(TASK REQUIREMENTS):
1: According to the article on the 2018 Allan Cup, when was Rosetown, Saskatchewan named the host community?
2: From the article on the 2018 Allan Cup, return the part that opens with the words containing "- 20-2-0-2 record, 1st" and closes with "Lacombe Generals (Pacific)".
3: State whether each statement agrees with the article on the 2018 Allan Cup, answering yes or no and quoting the deciding words: (a) The Stoney Creek Generals beat the Lacombe Generals 7–4 to take the national championship. (b) The Rosetown Red Wings finished second in the ACHW. (c) The Lacombe Generals defeated the Fort Saskatchewan Chiefs 4-games-to-1.

(QUOTED PASSAGE):
= 2018 Allan Cup =

Canadian senior ice hockey championship

The Allan Cup trophy

2018 Allan Cup logo

The 2018 Allan Cup was the Canadian championship of senior ice hockey and the 110th year the Allan Cup was awarded. The tournament played in Rosetown, Saskatchewan from April 9 to 14, 2018. The Stoney Creek Generals defeated the Lacombe Generals 7–4 to win the national championship.

==Information==
Rosetown, Saskatchewan was named the host community in November 2016.

Notable players competing in this tournament include Ian White, Ryan O'Marra, and Lukas Sutter.

==Participants==
- Rosetown Red Wings (Host)
- 20-2-0-2 record, 1st in ACHW
- Defeated by Lacombe Generals 5-3 in league playoffs
- Defeated Bethune AGT Bulldogs 3-games-to-1 to win Saskatchewan championship
- Lacombe Generals (Pacific)
- 2009, 2013, and 2016 Allan Cup champions (as Bentley Generals)
- 18-4-0-2 record, 2nd in ACHW.
- Defeated Stony Plain Eagles 7-1; defeated Rosetown Red Wings 5-3 to win league
- Defeated Fort Saskatchewan Chiefs 4-games-to-0; defeated Stony Plain Eagles 4-games-to-1 to win Alberta championship
- Automatically advance as British Columbia will not present a champion for McKenzie Cup
- Bethune AGT Bulldogs (Saskatchewan)

(EXCERPTED RECORDS):

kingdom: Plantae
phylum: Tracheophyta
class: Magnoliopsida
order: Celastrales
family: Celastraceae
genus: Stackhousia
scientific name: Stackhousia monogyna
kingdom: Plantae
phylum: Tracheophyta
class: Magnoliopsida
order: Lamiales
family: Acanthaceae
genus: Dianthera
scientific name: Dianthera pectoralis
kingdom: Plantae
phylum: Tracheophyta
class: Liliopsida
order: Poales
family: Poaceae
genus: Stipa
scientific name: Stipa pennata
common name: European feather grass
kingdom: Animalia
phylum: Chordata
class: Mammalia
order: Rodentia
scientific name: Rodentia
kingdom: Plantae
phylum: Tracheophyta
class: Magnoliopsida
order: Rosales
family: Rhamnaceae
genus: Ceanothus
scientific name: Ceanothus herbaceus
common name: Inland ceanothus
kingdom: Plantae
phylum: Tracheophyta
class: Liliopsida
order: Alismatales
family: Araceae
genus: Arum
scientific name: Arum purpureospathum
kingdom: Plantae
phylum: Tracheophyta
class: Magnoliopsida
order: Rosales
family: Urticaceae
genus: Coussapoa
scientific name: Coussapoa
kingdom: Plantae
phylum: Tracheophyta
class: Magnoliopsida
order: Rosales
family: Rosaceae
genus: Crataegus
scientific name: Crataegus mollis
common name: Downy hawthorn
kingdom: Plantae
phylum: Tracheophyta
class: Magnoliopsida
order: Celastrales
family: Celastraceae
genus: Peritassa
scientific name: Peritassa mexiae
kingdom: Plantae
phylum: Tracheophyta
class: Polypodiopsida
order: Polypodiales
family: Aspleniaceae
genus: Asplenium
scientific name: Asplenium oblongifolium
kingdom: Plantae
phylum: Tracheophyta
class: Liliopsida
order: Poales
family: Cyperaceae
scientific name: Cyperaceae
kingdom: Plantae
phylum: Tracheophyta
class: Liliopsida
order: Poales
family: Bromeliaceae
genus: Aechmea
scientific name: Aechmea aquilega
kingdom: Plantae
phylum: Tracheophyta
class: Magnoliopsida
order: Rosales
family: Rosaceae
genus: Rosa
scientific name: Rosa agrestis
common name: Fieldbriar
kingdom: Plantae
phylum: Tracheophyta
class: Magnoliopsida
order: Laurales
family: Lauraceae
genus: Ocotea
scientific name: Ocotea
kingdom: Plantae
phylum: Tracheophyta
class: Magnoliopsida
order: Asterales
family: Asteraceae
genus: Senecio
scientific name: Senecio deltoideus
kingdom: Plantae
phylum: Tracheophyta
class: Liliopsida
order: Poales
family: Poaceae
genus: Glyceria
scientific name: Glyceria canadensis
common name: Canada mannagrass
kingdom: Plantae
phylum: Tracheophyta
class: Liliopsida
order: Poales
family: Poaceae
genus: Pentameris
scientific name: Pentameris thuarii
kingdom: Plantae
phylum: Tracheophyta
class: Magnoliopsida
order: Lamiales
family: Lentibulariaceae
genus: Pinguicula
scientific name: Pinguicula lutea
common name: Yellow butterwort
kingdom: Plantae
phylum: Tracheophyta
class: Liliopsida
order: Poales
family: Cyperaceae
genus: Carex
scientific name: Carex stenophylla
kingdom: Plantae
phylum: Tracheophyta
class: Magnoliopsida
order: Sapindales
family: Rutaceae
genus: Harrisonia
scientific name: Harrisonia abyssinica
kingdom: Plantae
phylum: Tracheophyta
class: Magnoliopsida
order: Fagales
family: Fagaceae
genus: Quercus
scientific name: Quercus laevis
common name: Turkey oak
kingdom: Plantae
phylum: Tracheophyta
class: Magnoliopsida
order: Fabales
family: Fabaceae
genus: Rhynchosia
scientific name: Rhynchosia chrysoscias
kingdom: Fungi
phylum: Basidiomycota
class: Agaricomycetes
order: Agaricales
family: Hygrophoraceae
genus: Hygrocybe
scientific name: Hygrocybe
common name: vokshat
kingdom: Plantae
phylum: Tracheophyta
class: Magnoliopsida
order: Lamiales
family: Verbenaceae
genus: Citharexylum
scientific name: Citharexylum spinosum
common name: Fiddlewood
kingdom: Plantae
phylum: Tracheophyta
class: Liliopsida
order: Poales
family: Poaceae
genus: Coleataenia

(ANSWERS TO EACH TASK):
1: November 2016

2:
- 20-2-0-2 record, 1st in ACHW
- Defeated by Lacombe Generals 5-3 in league playoffs
- Defeated Bethune AGT Bulldogs 3-games-to-1 to win Saskatchewan championship
- Lacombe Generals (Pacific)

3:
(a) Yes: "The Stoney Creek Generals defeated the Lacombe Generals 7–4 to win the national championship."
(b) No: "20-2-0-2 record, 1st in ACHW"
(c) No: "Defeated Fort Saskatchewan Chiefs 4-games-to-0"